Kritiker könnten sagen, es sei viel zu früh, um bereits fast ausschliesslich auf eine Sportart zu setzen. Das mag stimmen, aber Projektleiter und U10-Chefcoach Roger Meylan hält dagegen: «Die Vorgaben werden vom nationalen Verband gemacht.» Bei Swiss Tennis würden die Talente im Alter von 10 bis 12 Jahren in die Nationalkader eingeteilt. «Wir versuchen einzig, die Chancen für die regionalen Spielerinnen und Spieler zu erhöhen.» In den letzten Jahren hatte das Berner Oberland einige erfolgreiche Junioren. «Gemeinsam war ihnen, dass sie im internationalen Vergleich alle ein paar Jahre Rückstand hatten», erläutert Meylan.

Der Mittwochnachmittag beginnt in Heimberg mit Schulunterricht. Die Kinder nehmen in einem kleinen Raum Platz und beginnen ohne Aufforderung mit der Arbeit. Augenfällig ist, dass sie selbstständig und zielorientiert handeln. Während Dominic, der Erstklässler, Buchstaben und Zahlen kennenlernt, muss Michelle eine vierseitige Mathematikprüfung schreiben. Damit sie nicht mogeln kann, lässt sie sich das verschlossene Couvert von der Lehrerin Sandra Ryser öffnen. Sobald sie fertig ist, werden die Arbeitsblätter unkorrigiert wieder in einem Umschlag verschlossen und in die Schule zurückgebracht.

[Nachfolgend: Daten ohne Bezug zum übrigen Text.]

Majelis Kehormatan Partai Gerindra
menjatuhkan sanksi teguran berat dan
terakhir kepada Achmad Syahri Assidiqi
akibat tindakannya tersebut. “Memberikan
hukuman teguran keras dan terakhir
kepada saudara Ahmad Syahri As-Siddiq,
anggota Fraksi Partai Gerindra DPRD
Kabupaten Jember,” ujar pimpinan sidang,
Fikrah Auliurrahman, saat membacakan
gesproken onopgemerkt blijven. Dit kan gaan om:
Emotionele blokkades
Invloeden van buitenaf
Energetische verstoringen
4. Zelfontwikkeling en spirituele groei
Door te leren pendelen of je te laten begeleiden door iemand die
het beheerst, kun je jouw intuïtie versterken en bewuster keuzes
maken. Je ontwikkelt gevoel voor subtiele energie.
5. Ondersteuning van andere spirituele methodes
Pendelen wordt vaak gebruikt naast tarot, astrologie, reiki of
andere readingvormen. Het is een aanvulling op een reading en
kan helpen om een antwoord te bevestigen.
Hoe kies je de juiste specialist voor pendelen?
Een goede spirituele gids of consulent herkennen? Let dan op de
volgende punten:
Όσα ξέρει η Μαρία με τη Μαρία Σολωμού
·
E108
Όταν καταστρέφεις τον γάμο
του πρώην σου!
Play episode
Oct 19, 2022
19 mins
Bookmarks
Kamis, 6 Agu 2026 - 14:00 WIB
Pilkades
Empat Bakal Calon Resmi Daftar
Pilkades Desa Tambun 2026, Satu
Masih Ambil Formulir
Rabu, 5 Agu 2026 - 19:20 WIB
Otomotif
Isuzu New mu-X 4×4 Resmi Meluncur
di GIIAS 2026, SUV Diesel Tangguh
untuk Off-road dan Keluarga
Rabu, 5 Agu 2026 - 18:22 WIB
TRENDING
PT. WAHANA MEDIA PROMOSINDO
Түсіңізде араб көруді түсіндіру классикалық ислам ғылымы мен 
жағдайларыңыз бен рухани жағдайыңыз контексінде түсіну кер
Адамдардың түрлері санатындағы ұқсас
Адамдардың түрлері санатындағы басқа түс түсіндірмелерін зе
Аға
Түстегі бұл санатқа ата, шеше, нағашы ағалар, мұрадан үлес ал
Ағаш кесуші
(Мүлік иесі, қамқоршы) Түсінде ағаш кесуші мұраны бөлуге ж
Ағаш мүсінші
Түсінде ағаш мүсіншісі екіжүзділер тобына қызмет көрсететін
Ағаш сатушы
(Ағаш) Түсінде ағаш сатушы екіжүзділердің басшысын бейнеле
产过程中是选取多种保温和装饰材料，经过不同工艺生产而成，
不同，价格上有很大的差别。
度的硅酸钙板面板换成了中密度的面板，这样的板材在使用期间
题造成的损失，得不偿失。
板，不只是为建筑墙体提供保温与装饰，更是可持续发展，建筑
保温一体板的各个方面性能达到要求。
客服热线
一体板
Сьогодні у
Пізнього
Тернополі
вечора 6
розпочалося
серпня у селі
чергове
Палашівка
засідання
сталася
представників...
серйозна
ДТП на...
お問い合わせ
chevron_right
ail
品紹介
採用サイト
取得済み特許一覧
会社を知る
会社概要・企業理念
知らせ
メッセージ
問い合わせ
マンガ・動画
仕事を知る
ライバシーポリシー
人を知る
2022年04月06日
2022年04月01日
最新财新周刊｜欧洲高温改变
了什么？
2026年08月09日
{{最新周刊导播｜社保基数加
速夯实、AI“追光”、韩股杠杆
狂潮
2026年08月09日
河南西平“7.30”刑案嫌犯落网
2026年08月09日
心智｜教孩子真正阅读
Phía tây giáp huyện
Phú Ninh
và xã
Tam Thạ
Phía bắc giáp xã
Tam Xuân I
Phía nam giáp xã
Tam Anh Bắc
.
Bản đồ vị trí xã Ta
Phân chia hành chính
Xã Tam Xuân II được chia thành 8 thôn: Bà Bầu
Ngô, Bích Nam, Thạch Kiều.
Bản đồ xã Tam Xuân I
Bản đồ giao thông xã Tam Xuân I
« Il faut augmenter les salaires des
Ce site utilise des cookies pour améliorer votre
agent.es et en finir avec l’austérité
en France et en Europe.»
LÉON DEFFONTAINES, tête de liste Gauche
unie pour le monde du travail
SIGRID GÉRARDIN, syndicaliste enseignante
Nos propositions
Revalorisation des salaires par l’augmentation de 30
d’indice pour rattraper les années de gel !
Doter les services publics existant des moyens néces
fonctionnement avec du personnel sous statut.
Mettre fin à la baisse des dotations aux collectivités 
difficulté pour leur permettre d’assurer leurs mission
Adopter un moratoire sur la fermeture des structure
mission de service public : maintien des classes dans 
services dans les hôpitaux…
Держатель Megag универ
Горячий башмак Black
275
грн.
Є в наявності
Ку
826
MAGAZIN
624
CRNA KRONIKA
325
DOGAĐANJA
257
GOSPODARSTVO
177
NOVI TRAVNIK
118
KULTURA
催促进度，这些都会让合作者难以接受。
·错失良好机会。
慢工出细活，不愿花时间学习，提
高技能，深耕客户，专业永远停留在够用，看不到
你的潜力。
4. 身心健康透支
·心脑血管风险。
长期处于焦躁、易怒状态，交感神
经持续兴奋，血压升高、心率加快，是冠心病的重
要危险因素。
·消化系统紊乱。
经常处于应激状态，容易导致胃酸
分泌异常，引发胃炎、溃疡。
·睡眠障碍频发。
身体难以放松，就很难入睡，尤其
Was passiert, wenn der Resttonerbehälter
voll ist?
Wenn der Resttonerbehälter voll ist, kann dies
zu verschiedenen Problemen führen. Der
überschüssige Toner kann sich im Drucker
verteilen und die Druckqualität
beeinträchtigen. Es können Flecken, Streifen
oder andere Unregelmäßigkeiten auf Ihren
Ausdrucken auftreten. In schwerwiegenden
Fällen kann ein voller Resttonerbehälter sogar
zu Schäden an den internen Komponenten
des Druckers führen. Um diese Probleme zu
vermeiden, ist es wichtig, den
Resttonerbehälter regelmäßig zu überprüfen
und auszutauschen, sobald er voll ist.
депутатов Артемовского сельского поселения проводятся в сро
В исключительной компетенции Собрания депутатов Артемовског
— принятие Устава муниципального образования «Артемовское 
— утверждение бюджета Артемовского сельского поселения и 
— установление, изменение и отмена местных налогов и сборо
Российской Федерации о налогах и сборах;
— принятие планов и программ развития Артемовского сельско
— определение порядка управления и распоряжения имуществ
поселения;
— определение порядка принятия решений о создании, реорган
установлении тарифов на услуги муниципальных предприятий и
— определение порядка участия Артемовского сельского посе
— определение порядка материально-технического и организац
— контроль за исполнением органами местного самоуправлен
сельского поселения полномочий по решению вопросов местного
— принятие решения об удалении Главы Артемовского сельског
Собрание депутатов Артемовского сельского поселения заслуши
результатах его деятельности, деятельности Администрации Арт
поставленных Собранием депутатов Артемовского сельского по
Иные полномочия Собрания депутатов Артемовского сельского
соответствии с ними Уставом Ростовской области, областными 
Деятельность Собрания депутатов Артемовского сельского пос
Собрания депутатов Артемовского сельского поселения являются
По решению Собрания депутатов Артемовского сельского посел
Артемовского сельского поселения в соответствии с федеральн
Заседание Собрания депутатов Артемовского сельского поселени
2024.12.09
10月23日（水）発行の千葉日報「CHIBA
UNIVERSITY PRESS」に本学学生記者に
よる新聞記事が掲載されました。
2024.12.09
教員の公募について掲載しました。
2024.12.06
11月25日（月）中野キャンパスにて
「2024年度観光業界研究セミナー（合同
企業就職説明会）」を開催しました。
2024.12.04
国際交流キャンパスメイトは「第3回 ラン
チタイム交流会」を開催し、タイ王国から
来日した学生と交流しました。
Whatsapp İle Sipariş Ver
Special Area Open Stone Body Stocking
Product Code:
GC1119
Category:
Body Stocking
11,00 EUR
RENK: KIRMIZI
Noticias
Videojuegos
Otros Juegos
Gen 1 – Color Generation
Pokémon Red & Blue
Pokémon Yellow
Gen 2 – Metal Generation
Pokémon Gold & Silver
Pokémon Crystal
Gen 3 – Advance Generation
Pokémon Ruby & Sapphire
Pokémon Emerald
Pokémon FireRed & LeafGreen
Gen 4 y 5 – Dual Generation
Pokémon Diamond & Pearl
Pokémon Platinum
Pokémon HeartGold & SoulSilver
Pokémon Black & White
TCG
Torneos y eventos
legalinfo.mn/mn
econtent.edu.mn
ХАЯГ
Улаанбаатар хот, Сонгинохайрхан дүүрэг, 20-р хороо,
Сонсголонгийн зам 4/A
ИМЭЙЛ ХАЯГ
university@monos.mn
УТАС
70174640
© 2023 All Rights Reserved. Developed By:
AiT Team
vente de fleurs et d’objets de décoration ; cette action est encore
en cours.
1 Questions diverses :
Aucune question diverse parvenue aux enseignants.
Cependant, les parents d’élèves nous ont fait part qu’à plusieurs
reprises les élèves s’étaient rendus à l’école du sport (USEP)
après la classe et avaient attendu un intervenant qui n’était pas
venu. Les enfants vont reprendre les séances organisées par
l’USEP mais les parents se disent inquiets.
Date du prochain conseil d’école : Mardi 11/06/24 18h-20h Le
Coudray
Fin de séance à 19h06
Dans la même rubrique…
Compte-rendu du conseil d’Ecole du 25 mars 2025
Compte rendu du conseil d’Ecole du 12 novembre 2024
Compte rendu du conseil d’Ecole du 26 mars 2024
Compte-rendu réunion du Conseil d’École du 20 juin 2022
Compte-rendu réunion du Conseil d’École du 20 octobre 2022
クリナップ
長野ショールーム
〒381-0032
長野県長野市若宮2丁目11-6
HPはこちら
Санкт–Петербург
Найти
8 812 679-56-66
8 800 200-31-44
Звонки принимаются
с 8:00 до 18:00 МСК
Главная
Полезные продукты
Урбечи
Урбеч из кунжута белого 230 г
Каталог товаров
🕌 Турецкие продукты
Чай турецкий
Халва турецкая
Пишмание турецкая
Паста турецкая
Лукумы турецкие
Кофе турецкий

Sandra Ryser ist vom Projekt überzeugt: «Der Informationsaustausch mit den Lehrkräften und Schulen funktioniert ausgezeichnet», sagt sie. Dass die Kinder in der Schule überdurchschnittlich gut sind, ist übrigens Pflicht. Sollte die Schulleistung nachlassen, müssen die Kinder die Tennisakademie verlassen und ihr Trainingspensum wieder auf konventionellem Weg absolvieren.

Begabung in Sport und Schule allein reichen aber für die Aufnahme in die Heimberger Tennisschule nicht. Es braucht auch Geld. Zwar zahlt die Tennisschule die Lehrerin in diesem Probejahr selber, und auch in Zukunft sollen gemäss Roger Meylan eher Sponsoren als die Eltern für die Zusatzleistung aufkommen. Der Tennisunterricht mit zehn Stunden pro Woche kostet die Eltern aber pro Kind 15000 bis 20000 Franken jährlich. Meylan ist sich bewusst, dass dieser Aufwand happig ist. «Auf diesen Fakt weisen wir aber interessierte Eltern von Beginn weg hin.» Träume dagegen würden keine verkauft. Die Chance, dass jemals ein Kind aus der Heimberger Tennisakademie als Profi den Sprung in die Top 100 schaffen wird, ist sehr gering. «Aber», sagt Meylan, «mit diesem Projekt ist sie grösser als ohne.»